At that hour of the third shift, an officer would be enforcing overnight parking regulations. At the same time, he or she would be on watch for the unusal as well – suspicious sights or sounds, a glimpse of someone or something out of place, watchful for impaired drivers, ready for the anxious call of a burglary or robbery in progress.

The officer noticed a car parked near a closed business at 61st and North. Ninety-nine times out of a hundred, it's nothing. The other time it's a burglar.

The officer approached the car and saw a man asleep inside. He woke the man and spoke to him, then asked him for his identification. The man gave his name: Brent Kaempf. It was only after the officer did a routine records check that the red flag of the bulletin went up.

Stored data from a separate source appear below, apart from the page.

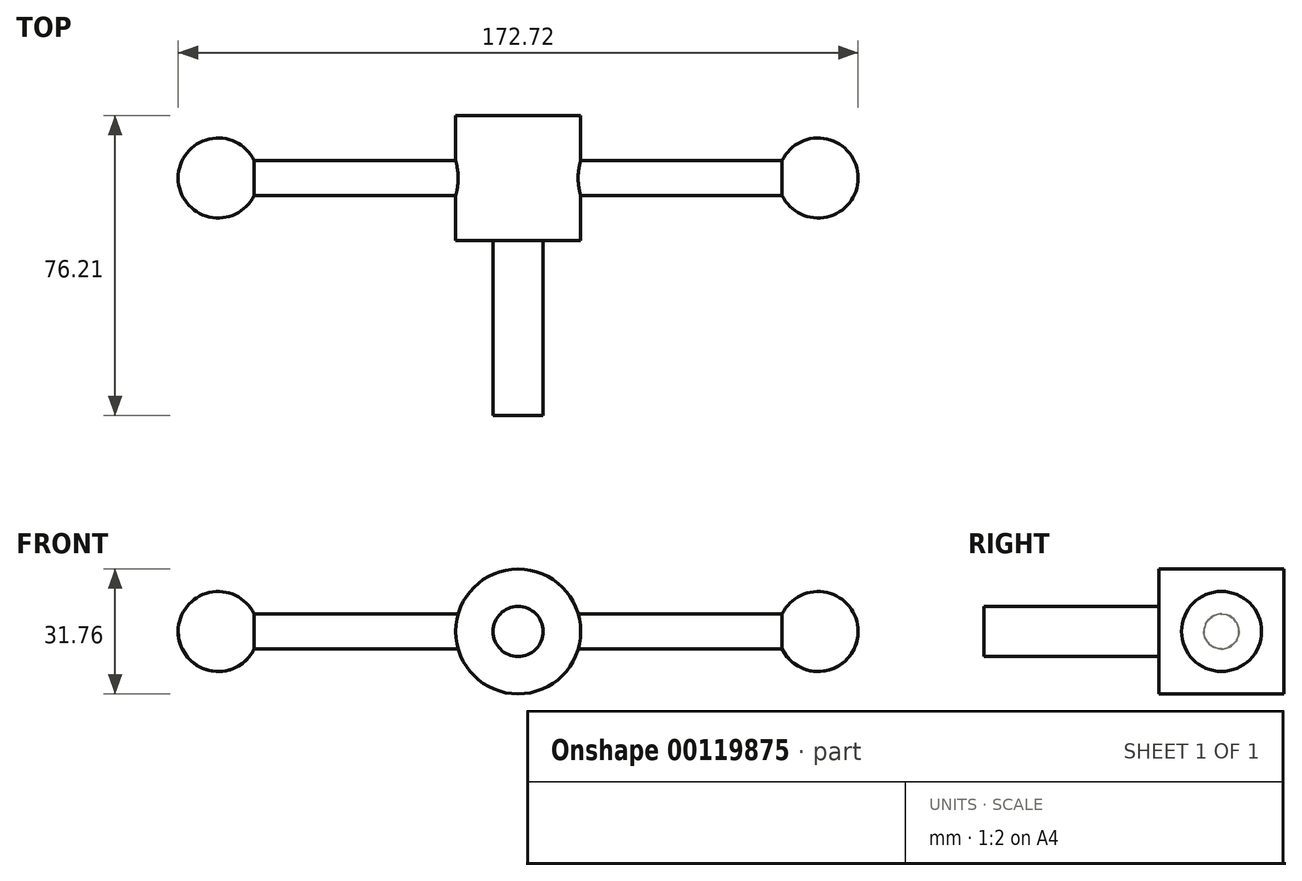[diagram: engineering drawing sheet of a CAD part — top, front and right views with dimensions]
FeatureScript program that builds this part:
annotation { "Feature Type Name" : "Feature", "Feature Type Description" : "" }
export const myFeature = defineFeature(function(context is Context, id is Id, definition is map)
    precondition{}
    {
        {
            var Q0;
            Q0=qCreatedBy(makeId("Front.planeOp"),FACE);
            var sketch = newSketch(context, id + "F0", { "sketchPlane" : qUnion([Q0])});
            skLineSegment(sketch, "E0", {"start": v(0, 0) * mm, "end": v(152.4, 0) * mm, "construction": true});
            skCircle(sketch, "E1", {"center": v(0, 0) * mm, "radius": 10.16 * mm});
            skCircle(sketch, "E2", {"center": v(152.4, 0) * mm, "radius": 10.16 * mm});
            skCircle(sketch, "E3", {"center": v(76.2, 0) * mm, "radius": 15.88 * mm});
            skLineSegment(sketch, "E4", {"start": v(0, 0) * mm, "end": v(152.4, 0) * mm});
            skLineSegment(sketch, "E5", {"start": v(-10.16, 0) * mm, "end": v(10.16, 0) * mm});
            skLineSegment(sketch, "E6", {"start": v(142.24, 0) * mm, "end": v(162.56, 0) * mm});
            skSolve(sketch);
        }
        {
            var Q0;
            Q0=makeQuery(id+"F0.imprint","IMPRINT",FACE,{"disambiguationData":[TD([[makeQuery(id+"F0.imprint","IMPRINT",EDGE,{"derivedFrom":sQuery(id+"F0.wireOp",EDGE,"E3")}),1.0]])]});
            extrude(context, id + "F1", {"entities" : qUnion([Q0]), "endBound" : BoundingType.SYMMETRIC, "depth" : 31.75 * mm});
        }
        {
            var Q0;
            {var subQ0=sQuery(id+"F0.wireOp",EDGE,"E5");var subQ4=makeQuery(id+"F0.imprint","IMPRINT",VERTEX,{"derivedFrom":subQ0});Q0=makeQuery(id+"F0.imprint","IMPRINT",FACE,{"disambiguationData":[TD([[makeQuery(id+"F0.imprint","IMPRINT",EDGE,{"disambiguationData":[TD([[subQ4,1.0]])],"derivedFrom":subQ0}),1.0]])]});}
            var Q1;
            {var subQ0=sQuery(id+"F0.wireOp",EDGE,"E6");var subQ4=makeQuery(id+"F0.imprint","IMPRINT",VERTEX,{"derivedFrom":subQ0});Q1=makeQuery(id+"F0.imprint","IMPRINT",FACE,{"disambiguationData":[TD([[makeQuery(id+"F0.imprint","IMPRINT",EDGE,{"disambiguationData":[TD([[subQ4,1.0]])],"derivedFrom":subQ0}),1.0]])]});}
            var Q2;
            Q2=sQuery(id+"F0.wireOp",EDGE,"E4");
            revolve(context, id + "F2", {"entities" : qUnion([Q0, Q1]), "axis" : qUnion([Q2]), "revolveType" : RevolveType.FULL});
        }
        {
            var Q0;
            Q0=qCreatedBy(makeId("Right.planeOp"),FACE);
            var sketch = newSketch(context, id + "F3", { "sketchPlane" : qUnion([Q0])});
            skCircle(sketch, "E7", {"center": v(0, 0) * mm, "radius": 4.45 * mm});
            skSolve(sketch);
        }
        {
            var Q0;
            Q0 = qSketchRegion(id + "F3", true);
            extrude(context, id + "F4", {"entities" : qUnion([Q0]), "operationType" : NewBodyOperationType.ADD, "depth" : 152.4 * mm});
        }
        {
            var Q0;
            Q0=makeQuery(id+"F1.opExtrude","CAP_FACE",FACE,{"disambiguationData":[OSD([sQuery(id+"F0.wireOp",EDGE,"E3")])],"isStart":false});
            var sketch = newSketch(context, id + "F5", { "sketchPlane" : qUnion([Q0])});
            skCircle(sketch, "E8", {"center": v(76.2, 0) * mm, "radius": 6.35 * mm});
            skSolve(sketch);
        }
        {
            var Q0;
            Q0=makeQuery(id+"F5.imprint","IMPRINT",FACE,{"disambiguationData":[TD([[makeQuery(id+"F5.imprint","IMPRINT",EDGE,{"derivedFrom":sQuery(id+"F5.wireOp",EDGE,"E8")}),1.0]])]});
            extrude(context, id + "F6", {"entities" : qUnion([Q0]), "operationType" : NewBodyOperationType.ADD, "depth" : 44.45 * mm});
        }
    });
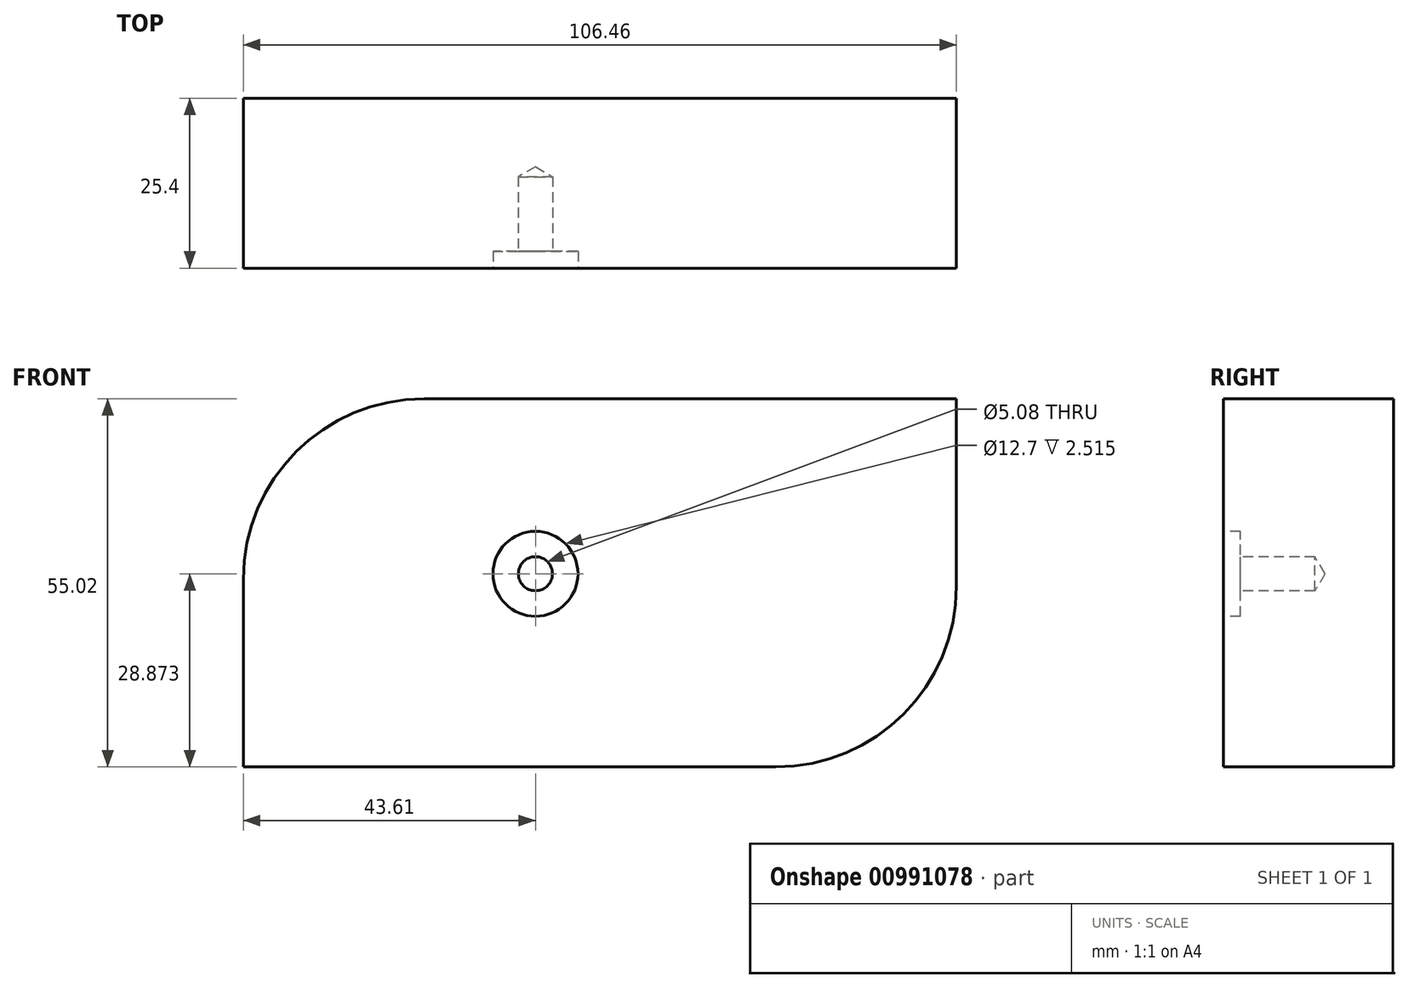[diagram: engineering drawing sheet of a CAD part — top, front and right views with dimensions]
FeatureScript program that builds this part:
annotation { "Feature Type Name" : "Feature", "Feature Type Description" : "" }
export const myFeature = defineFeature(function(context is Context, id is Id, definition is map)
    precondition{}
    {
        {
            var Q0;
            Q0=qCreatedBy(makeId("Front.planeOp"),FACE);
            var sketch = newSketch(context, id + "F0", { "sketchPlane" : qUnion([Q0])});
            skLineSegment(sketch, "E0.bottom", {"start": v(-118.7, 34) * mm, "end": v(-12.25, 34) * mm});
            skLineSegment(sketch, "E0.top", {"start": v(-118.7, -21) * mm, "end": v(-12.25, -21) * mm});
            skLineSegment(sketch, "E0.left", {"start": v(-118.7, 34) * mm, "end": v(-118.7, -21) * mm});
            skLineSegment(sketch, "E0.right", {"start": v(-12.25, 34) * mm, "end": v(-12.25, -21) * mm});
            skPoint(sketch, "E1", {"position": v(-75.1, 7.86) * mm});
            skSolve(sketch);
        }
        {
            var Q0;
            Q0 = qSketchRegion(id + "F0", true);
            extrude(context, id + "F1", {"entities" : qUnion([Q0]), "oppositeDirection" : true, "depth" : 25.4 * mm, "offsetDistance" : 25.4 * mm});
        }
        {
            var Q0;
            Q0=makeQuery(id+"F1.opExtrude","SWEPT_EDGE",EDGE,{"disambiguationData":[OSD([sQuery(id+"F0.wireOp",EDGE,"E0.top"),sQuery(id+"F0.wireOp",EDGE,"E0.right")])]});
            var Q1;
            Q1=makeQuery(id+"F1.opExtrude","SWEPT_EDGE",EDGE,{"disambiguationData":[OSD([sQuery(id+"F0.wireOp",EDGE,"E0.bottom"),sQuery(id+"F0.wireOp",EDGE,"E0.left")])]});
            fillet(context, id + "F2", {"entities" : qUnion([Q0, Q1]), "radius" : 26.98 * mm, "tangentPropagation" : true, "allowEdgeOverflow" : false});
        }
        {
            var Q0;
            Q0=sQuery(id+"F0.wireOp",VERTEX,"E1");
            var Q1;
            Q1=makeQuery(id+"F1.opExtrude","SWEPT_BODY",BODY,{"disambiguationData":[OSD([sQuery(id+"F0.wireOp",EDGE,"E0.bottom"),sQuery(id+"F0.wireOp",EDGE,"E0.top"),sQuery(id+"F0.wireOp",EDGE,"E0.left"),sQuery(id+"F0.wireOp",EDGE,"E0.right")])]});
            hole(context, id + "F3", {"style" : HoleStyle.C_BORE, "endStyle" : HoleEndStyle.BLIND, "holeDiameter" : 5.08 * mm, "cBoreDiameter" : 12.7 * mm, "cBoreDepth" : 2.5 * mm, "majorDiameter" : 6.35 * mm, "holeDepth" : 13.65 * mm, "isTappedThrough" : true, "tappedDepth" : 12.06 * mm, "tapClearance" : 3, "startFromSketch" : true, "locations" : qUnion([Q0]), "scope" : qUnion([Q1])});
        }
    });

The patrol officer had stumbled upon a man wanted for murder.

An uneventful arrest

You might think the next scene would be of a street filled with flashing lights as backup squads from Wauwatosa PD, nearby Milwaukee PD, sheriff's deputies and state DCI officers swarmed to 61st and North in a high-profile homicide arrest.

In fact, the officer noted that Kaempf had a wound on his wrist, and doing what trained peace officers do, he alerted his superiors and took Kaempf to the hospital.

Two DCI agents were sent to interview Kaempf. They read him his rights, he waived them, and he confessed to killing Waschbisch with a kitchen knife.

He was in Wauwatosa, he said, because he ran away from home.

Technically, DCI agents arrested Brent Kaempf on suspicion of homicide.

In reality, a third-shift Wauwatosa police officer made it possible by paying acute attention to the dark landscape of his beat.